DongBei. The North East!
There are stages you go through when you live in Harbin. At first, when you arrive, you are almost certain that you cannot and will not survive here. It’s rough, raw, the language is just nothing like the podcasts you’ve been listening to on your flight, and well…the extremities! The summer is plagued with heatwaves and the winter gets colder than the Antarctic summer! Not cool. You develop a fear of getting into vehicles; I found myself curbing the urge to text my family every time I hopped on a bus. You know, to tell them I love them and I might not make it to my destination.
Some weeks later, you get to the second stage. When you know 3 Mandarin phrases, you eat everything your colleagues give you, you have a bus card and hop in and out as you please, and you’ve stopped saying, “what the f**k?” under your breath. Just like any new home, you have to welcome it with arms wide open embracing all of the quirks, and in turn, it will reveal itself to you.

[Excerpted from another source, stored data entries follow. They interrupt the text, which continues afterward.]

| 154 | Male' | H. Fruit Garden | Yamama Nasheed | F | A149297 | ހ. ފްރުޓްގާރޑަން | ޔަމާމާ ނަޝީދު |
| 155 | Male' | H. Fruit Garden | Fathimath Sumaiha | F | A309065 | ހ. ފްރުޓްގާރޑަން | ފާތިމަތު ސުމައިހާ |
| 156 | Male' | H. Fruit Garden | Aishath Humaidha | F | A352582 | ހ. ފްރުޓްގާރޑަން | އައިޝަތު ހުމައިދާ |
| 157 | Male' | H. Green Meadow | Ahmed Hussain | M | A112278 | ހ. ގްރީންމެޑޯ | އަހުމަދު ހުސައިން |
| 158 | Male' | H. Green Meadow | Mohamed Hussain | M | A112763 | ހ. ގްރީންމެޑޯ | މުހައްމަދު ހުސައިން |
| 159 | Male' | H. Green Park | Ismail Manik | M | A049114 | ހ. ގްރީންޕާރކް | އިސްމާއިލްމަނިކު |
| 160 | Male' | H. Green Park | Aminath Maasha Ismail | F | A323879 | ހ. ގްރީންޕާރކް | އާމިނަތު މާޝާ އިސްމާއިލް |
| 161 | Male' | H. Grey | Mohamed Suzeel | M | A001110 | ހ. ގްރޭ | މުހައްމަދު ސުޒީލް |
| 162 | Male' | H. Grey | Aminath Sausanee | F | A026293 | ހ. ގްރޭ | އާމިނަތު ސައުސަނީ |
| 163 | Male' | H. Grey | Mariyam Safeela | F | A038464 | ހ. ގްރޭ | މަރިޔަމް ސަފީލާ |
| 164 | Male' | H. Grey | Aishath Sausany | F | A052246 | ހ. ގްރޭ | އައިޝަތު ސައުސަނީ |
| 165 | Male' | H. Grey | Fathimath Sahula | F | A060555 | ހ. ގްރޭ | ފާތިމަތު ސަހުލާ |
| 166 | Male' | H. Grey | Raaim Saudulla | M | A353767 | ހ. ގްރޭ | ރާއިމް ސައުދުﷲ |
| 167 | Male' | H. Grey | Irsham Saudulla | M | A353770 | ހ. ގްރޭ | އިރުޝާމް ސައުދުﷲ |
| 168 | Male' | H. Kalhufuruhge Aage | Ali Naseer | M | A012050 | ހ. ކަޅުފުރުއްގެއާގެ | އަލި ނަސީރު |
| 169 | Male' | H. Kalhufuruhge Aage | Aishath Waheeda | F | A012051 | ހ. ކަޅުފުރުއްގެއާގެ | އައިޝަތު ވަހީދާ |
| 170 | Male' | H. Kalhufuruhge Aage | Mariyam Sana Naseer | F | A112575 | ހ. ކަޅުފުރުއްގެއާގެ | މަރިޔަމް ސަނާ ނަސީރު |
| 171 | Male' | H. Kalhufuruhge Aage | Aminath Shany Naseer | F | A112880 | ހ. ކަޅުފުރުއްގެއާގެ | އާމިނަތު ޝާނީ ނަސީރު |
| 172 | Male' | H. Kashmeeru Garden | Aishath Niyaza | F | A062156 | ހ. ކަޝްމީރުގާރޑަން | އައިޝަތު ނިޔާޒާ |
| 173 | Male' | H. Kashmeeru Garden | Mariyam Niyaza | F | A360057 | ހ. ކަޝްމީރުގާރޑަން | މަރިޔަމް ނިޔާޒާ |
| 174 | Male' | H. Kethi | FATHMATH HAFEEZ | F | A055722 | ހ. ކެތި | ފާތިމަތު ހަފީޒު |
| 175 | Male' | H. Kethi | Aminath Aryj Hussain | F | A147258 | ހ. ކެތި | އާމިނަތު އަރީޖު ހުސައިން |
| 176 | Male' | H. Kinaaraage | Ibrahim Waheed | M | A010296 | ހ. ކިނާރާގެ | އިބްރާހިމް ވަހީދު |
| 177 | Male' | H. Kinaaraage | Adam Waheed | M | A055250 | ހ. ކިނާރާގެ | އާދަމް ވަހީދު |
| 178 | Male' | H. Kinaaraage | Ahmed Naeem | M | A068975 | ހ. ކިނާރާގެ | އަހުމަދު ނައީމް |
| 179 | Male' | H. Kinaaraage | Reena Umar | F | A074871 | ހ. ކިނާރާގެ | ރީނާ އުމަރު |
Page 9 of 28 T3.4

Of course a year in, you will still get lost. You might use the second tone instead of the third and you will find yourself in the middle of nowhere. I didn’t quite do that this time but I still ended up in the middle of nowhere. Mei shi ( 没事).
I thought it would be a good chance to introduce Harbin to people that don’t know it. It is home to the Snow and Ice Festival because it’s winter most of the year so you find ice sculptures everywhere during the winter. The last stage, you realize that you really like it here. It becomes home.